We had an incredible discussion about how and why the school system has failed us, and people shared quite differing opinions on who is ultimately responsible for educating our young people.

Since I’ve been back to Barcelona for a few months (Dan, like me, is technically based in New York but also enjoying the Spanish mediterranean for a while), I figured I’d reconnect with him for a follow-up conversation about the "Jeffersonian Dinner" experience.

On why he was at the table:

“I think everyone at the dinner had the same question because the caliber of people was impressive but the backgrounds were so diverse.

In my case, I was new to the field of education. However, as a CEO I think a lot about the necessity of establishing a culture of learning. Learning gives me energy so I decided that would be the inspiration for my next venture.”

On his favorite teacher: 

“That question got wildly different responses when you asked it over dinner. I remember Tiina Makela, a renowned expert in the Finnish Education system saying every teacher was her favorite which sounded pretty unrealistic until she explained that she was taught that it was her job as the student to learn — that the onus was on her.“

On what came after the dinner: 

“Well, one guy from the dinner ended up as a business partner, and another as an advisor.

A third gentleman, Eduard Vallory, had written World Scouting: Educating For Global Citizenship, a book about scouting and it was interesting because I never thought about the scout movement as the biggest educational institution on the planet. The diversity in the room really pushed the boundaries of thinking about education.”

“Overall I’m interested in how to get people to be self-directed learners. My next venture is exploring how to form peer groups with common interests to take learning journeys together.

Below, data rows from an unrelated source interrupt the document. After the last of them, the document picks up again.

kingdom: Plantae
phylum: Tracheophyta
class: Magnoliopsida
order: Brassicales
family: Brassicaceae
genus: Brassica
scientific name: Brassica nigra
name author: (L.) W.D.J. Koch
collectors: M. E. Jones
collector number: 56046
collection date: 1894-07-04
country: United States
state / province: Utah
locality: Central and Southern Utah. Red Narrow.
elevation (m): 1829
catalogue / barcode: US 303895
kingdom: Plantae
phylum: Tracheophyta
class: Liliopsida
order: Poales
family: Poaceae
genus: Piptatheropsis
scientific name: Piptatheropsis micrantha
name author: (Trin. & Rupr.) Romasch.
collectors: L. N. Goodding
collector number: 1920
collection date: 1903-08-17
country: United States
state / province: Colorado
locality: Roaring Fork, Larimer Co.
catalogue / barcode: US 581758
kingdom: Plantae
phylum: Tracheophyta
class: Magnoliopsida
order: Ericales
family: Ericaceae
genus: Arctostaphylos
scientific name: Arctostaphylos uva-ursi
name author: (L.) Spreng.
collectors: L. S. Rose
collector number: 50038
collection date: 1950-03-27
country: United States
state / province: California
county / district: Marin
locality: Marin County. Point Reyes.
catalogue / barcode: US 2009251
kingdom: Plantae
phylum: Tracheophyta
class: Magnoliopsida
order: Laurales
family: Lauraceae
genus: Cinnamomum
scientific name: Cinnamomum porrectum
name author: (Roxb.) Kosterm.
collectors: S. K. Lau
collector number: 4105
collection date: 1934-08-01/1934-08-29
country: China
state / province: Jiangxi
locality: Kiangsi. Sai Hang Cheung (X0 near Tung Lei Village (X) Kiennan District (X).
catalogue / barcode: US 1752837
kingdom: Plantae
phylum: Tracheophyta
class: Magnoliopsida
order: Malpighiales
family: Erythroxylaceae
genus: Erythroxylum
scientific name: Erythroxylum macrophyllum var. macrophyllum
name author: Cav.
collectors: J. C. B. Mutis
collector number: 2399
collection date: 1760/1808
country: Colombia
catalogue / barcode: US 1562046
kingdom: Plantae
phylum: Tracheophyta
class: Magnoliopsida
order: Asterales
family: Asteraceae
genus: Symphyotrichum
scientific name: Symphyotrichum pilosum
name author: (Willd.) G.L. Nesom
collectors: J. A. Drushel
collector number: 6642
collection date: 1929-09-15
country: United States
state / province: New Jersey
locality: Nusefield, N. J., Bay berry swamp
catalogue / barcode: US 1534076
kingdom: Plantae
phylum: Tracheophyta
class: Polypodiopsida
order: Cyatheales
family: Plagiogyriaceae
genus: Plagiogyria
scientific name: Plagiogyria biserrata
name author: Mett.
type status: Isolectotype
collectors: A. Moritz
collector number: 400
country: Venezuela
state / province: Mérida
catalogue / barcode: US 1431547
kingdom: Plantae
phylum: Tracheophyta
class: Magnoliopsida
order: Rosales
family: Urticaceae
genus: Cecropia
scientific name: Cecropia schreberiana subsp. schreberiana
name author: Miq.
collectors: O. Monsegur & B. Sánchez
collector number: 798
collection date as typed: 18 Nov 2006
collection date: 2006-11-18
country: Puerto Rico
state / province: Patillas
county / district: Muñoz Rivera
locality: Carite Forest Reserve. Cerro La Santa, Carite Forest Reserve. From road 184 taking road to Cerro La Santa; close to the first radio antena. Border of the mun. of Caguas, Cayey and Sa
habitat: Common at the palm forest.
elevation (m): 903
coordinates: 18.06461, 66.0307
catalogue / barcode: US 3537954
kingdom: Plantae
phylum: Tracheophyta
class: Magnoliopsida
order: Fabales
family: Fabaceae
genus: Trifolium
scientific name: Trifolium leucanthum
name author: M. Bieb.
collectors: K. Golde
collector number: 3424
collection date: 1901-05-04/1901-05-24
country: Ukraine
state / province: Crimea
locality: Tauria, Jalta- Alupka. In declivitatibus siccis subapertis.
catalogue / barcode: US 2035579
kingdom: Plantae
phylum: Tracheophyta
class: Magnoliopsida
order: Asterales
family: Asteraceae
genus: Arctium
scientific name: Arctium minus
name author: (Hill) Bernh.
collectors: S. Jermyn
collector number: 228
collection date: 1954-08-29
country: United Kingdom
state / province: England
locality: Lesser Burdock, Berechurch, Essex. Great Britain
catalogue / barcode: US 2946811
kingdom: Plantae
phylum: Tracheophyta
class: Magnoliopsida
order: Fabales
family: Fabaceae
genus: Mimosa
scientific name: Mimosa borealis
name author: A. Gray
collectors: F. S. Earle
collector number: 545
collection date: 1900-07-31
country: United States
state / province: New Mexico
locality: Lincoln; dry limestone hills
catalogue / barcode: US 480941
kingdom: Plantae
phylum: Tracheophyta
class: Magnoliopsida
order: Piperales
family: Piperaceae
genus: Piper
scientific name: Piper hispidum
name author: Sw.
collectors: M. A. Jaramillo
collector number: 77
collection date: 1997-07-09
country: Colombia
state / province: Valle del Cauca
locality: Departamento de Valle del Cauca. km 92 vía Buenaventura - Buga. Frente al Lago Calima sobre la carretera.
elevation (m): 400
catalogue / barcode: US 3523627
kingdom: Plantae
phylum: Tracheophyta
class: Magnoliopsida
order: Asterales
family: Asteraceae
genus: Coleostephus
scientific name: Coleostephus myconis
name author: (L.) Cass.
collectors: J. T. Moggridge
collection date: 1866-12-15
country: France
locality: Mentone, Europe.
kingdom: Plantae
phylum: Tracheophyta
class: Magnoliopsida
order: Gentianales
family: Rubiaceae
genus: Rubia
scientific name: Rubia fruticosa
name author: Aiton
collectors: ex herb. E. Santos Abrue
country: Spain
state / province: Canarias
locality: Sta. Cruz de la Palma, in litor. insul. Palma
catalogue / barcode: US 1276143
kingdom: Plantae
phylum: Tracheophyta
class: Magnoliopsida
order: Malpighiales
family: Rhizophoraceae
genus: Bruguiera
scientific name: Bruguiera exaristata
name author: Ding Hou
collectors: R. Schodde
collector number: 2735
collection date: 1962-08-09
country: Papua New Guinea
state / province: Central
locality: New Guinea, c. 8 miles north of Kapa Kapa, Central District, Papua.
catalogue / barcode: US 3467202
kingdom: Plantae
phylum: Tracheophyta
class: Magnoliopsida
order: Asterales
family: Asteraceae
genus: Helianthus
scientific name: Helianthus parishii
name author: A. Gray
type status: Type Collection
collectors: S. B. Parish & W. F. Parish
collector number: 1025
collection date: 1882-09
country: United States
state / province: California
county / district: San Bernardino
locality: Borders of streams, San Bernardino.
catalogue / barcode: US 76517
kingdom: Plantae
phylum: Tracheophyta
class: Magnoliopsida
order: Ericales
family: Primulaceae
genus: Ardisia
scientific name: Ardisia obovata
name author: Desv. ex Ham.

On what topic he'd select if he were a dinner host:

“I've been thinking about the book Reinventing Organizations by Frederic Laloux and would love to further explore the future of the company. My new venture is specifically focused on this. There so many things that just feel wrong about organizations from the way we do budgeting to the practice of peer reviews, and I’d love to dive into this.

Some of the case studies I’ve read have been inspiring.  The U.S. military is super interesting — Stan McChrystal and the 5000+ person daily calls he’d have while commanding the Afghan war, for example.

Also there’s a Dutch home-care provider, Buurtzorg Nederland, that has 7000 employees and only thirty people in ‘headquarters’ because nurse teams self-govern. These are the types of ideas and cases I’d like to explore.”

On where he'd want to host his dinner: 

“We can do the direct opposite of the dinner topic and host in a bureaucratic city like Brussels.  I understand that in Kurdistan they are experimenting with interesting principles to create a non-hierarchical democratic government. So perhaps hosting it there, and inviting local leaders, would be interesting.”

On something we should have asked at the dinner:

There were so many things that came up throughout the night organically. There was already more that came out of it than what I think we all envisioned so I can’t think of anything additional.